* INFORMATION PROVIDED:

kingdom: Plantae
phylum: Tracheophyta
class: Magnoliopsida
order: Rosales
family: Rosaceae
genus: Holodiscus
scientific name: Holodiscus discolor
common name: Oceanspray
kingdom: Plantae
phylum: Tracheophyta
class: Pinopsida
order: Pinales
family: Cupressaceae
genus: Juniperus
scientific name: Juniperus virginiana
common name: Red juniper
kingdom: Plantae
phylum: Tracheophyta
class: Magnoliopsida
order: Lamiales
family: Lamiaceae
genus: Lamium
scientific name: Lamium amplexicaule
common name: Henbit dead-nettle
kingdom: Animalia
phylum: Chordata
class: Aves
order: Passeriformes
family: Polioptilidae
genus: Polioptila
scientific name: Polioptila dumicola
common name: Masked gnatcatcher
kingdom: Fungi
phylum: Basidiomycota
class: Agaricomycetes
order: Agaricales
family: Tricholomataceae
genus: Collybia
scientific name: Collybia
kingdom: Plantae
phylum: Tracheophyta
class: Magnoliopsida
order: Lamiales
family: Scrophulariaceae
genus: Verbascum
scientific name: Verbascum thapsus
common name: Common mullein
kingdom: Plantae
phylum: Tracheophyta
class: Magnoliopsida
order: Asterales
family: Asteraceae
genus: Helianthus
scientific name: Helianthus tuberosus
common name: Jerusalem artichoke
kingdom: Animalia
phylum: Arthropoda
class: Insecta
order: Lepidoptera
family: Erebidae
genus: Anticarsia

* EXERCISE GOAL: Reproduce the stretch of the data from the line containing "genus: Polioptila" through the last line, both included, word for word.

* THE ANSWER:
genus: Polioptila
scientific name: Polioptila dumicola
common name: Masked gnatcatcher
kingdom: Fungi
phylum: Basidiomycota
class: Agaricomycetes
order: Agaricales
family: Tricholomataceae
genus: Collybia
scientific name: Collybia
kingdom: Plantae
phylum: Tracheophyta
class: Magnoliopsida
order: Lamiales
family: Scrophulariaceae
genus: Verbascum
scientific name: Verbascum thapsus
common name: Common mullein
kingdom: Plantae
phylum: Tracheophyta
class: Magnoliopsida
order: Asterales
family: Asteraceae
genus: Helianthus
scientific name: Helianthus tuberosus
common name: Jerusalem artichoke
kingdom: Animalia
phylum: Arthropoda
class: Insecta
order: Lepidoptera
family: Erebidae
genus: Anticarsia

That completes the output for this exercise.